What struck me, once again, about the opinions of these American fundamentalist Christians, is how much they are like the opinions of Islamist clerics.  It's not just religion in general or even Christianity in general that the Trump administration seems to supports; it's right-wing fundamentalism and white evangelism.  And news about that support should not be on the home page of the US Department of State**.

---------

*  Those traditional values don't seem to have much to do with the teachings of Jesus or about caring for the poor.  They are Old Testament values and include the subjugation of women (and probably also of other races), the refusal to accept same-sex marriage and so on.

** Why they are is an interesting question.  Trump has broken all the china in our shared kitchen he didn't like and has ignored all the politely phrased complaints about it.  He does whatever he wants and the Republican enablers in the Congress let him.

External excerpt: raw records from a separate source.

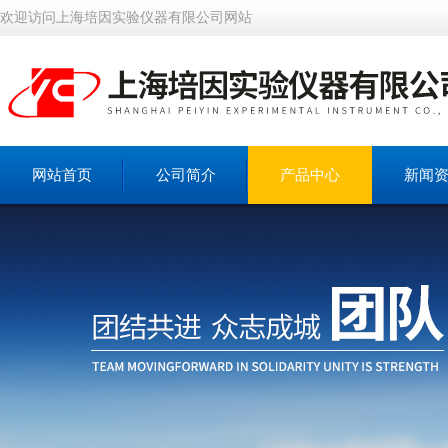
欢迎访问上海培因实验仪器有限公司网站
网站首页
公司简介
产品中心
新闻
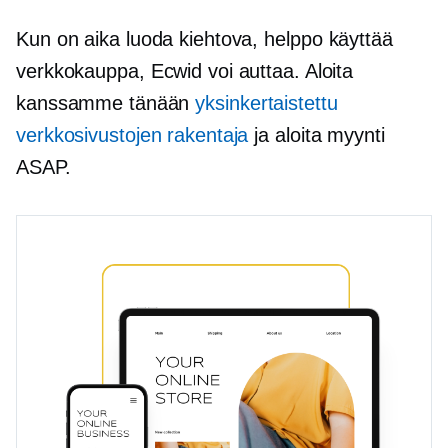
Kun on aika luoda kiehtova,
helppo käyttää
verkkokauppa, Ecwid voi auttaa. Aloita
kanssamme tänään
yksinkertaistettu
verkkosivustojen rakentaja
ja aloita myynti
ASAP.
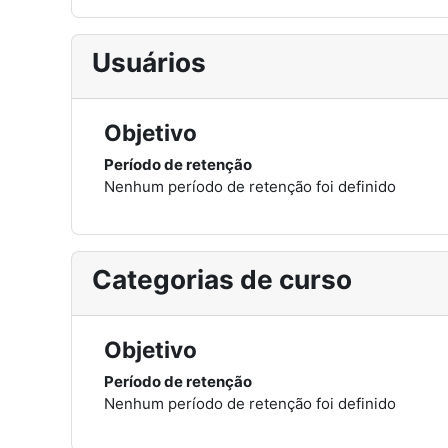
Usuários
Objetivo
Período de retenção
Nenhum período de retenção foi definido
Categorias de curso
Objetivo
Período de retenção
Nenhum período de retenção foi definido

If I had to guess, these two speeches, and the coverage given to them might be an attempt to shore up the support of white Evangelicals, Trump's most faithful base. 

Those religious folks are not at all bothered about Trump's sins, his multiple wives, his sexual harassment of women, his shady business dealings and so on, because they see Trump as the tool which lets them mold the US culture in their own image.  Jesus has sent Trump here for that purpose!

But the white Evangelicals don't like Trump's moves in Syria, because Turkey's attacks will probably kill Kurdish Christians, an already oppressed group in the area, and because the US white fundamentalists see their own "oppression" reflected in that:

But the religious right has also increasingly reimagined “religious freedom” to combine white Christians’ concern for the persecuted church in the Middle East with the belief that they themselves are persecuted here at home by liberal neighbors who “impose” their beliefs about the equality of women and the LGBTQ community. Just as libertarians worked to redefine liberty as freedom from government in the late 20th century, the religious right has cultivated a love for religious liberty in the 21st century that makes white Christians in America feel embattled.